[Start of Attachment]

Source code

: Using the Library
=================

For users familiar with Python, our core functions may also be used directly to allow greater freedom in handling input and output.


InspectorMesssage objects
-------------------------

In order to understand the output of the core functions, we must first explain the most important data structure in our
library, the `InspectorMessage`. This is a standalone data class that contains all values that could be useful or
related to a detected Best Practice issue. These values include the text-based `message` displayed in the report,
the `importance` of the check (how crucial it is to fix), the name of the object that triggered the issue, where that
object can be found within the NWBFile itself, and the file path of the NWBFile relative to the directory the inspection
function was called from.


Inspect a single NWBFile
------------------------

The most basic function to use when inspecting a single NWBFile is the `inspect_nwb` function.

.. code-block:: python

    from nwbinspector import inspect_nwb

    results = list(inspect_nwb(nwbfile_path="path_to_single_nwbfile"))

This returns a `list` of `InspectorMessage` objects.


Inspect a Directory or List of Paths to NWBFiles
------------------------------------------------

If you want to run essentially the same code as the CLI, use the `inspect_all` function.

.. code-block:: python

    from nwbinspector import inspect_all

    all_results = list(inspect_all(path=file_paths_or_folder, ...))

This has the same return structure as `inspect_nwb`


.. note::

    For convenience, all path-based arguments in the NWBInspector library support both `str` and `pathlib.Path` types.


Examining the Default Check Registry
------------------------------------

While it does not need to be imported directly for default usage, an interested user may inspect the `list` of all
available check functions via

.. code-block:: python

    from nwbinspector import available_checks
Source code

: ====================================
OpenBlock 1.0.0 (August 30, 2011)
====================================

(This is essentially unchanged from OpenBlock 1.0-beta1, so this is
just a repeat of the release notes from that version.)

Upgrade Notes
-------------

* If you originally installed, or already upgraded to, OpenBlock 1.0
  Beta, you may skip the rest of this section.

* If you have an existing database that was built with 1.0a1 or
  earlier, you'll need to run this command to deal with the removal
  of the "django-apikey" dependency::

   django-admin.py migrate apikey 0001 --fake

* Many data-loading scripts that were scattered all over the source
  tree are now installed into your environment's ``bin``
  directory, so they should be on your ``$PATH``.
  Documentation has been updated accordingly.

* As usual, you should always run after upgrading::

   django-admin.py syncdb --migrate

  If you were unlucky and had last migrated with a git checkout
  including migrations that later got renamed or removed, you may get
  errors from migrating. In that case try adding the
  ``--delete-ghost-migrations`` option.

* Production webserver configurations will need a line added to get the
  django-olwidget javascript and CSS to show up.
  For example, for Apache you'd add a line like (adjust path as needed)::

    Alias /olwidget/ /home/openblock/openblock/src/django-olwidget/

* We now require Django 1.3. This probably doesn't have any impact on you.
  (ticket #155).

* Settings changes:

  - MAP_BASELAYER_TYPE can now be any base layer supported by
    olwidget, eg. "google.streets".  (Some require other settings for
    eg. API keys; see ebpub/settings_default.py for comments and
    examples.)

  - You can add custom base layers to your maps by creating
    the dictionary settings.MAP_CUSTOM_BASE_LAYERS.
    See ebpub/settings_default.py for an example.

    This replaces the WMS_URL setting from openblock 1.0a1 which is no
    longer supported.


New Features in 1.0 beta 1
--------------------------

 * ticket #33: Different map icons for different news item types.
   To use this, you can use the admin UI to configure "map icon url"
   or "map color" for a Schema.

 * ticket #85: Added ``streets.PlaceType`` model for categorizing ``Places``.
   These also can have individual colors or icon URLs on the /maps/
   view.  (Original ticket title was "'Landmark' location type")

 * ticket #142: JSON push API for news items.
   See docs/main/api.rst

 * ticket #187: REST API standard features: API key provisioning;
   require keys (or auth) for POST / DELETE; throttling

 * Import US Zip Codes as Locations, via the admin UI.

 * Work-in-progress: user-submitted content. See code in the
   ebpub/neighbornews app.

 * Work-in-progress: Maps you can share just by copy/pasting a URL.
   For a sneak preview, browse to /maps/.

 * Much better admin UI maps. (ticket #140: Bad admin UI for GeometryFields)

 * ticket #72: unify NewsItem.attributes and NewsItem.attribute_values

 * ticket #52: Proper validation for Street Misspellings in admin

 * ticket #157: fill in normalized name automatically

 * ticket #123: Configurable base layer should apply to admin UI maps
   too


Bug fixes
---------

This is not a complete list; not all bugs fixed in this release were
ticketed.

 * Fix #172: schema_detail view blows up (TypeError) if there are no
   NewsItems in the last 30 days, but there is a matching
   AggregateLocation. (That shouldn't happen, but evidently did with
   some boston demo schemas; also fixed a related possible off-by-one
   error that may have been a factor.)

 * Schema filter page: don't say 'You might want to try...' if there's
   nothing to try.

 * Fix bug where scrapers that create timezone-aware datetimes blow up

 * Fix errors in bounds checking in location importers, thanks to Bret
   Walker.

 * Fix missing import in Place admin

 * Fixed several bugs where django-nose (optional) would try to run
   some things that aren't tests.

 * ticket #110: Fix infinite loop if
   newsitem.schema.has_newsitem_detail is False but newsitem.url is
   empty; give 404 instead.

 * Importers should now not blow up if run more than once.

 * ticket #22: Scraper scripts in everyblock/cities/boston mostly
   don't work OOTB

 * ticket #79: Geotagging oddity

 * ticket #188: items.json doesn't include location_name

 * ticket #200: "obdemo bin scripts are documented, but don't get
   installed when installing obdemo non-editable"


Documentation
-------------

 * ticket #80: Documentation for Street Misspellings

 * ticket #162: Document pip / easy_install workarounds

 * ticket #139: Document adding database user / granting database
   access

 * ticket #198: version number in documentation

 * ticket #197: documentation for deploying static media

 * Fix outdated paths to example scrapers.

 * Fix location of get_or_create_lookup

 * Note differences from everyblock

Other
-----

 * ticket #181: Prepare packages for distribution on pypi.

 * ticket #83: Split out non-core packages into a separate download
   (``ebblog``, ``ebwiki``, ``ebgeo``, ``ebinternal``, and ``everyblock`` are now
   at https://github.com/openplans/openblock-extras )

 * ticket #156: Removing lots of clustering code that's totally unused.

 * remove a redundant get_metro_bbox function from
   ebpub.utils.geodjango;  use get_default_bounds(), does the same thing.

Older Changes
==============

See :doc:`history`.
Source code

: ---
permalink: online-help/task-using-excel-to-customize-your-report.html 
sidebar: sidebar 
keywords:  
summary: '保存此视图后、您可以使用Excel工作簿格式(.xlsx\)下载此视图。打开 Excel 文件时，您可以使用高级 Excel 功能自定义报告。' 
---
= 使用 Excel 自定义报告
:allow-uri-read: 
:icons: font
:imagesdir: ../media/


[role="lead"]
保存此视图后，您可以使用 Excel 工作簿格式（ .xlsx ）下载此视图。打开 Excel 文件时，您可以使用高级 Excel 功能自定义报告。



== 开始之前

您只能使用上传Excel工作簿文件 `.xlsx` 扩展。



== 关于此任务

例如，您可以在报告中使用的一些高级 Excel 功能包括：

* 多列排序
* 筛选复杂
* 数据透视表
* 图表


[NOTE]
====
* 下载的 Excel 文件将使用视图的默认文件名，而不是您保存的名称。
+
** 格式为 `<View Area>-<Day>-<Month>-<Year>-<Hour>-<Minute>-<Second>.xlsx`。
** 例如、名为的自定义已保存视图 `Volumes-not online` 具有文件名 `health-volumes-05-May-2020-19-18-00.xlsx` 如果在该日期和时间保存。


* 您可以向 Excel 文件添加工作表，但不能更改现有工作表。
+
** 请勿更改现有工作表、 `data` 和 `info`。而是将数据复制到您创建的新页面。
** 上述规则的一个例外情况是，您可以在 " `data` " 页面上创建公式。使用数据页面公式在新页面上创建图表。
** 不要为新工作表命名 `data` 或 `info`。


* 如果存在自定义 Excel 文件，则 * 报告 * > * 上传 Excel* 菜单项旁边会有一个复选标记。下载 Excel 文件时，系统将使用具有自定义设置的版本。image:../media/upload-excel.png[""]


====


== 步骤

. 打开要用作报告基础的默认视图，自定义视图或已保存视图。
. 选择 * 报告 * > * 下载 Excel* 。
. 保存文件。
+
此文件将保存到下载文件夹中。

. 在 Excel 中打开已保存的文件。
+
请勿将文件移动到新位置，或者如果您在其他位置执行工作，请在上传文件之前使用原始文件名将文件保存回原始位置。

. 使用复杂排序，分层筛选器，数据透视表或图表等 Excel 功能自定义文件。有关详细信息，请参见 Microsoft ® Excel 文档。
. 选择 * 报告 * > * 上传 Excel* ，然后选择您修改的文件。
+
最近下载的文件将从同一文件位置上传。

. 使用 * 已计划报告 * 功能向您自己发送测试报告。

[End of Attachment]

Try it:
Output the lines above between the one holding "for news items." and the one holding "the admin UI.", inclusive, with nothing before or after them.

Response:
 * ticket #142: JSON push API for news items.
   See docs/main/api.rst

 * ticket #187: REST API standard features: API key provisioning;
   require keys (or auth) for POST / DELETE; throttling

 * Import US Zip Codes as Locations, via the admin UI.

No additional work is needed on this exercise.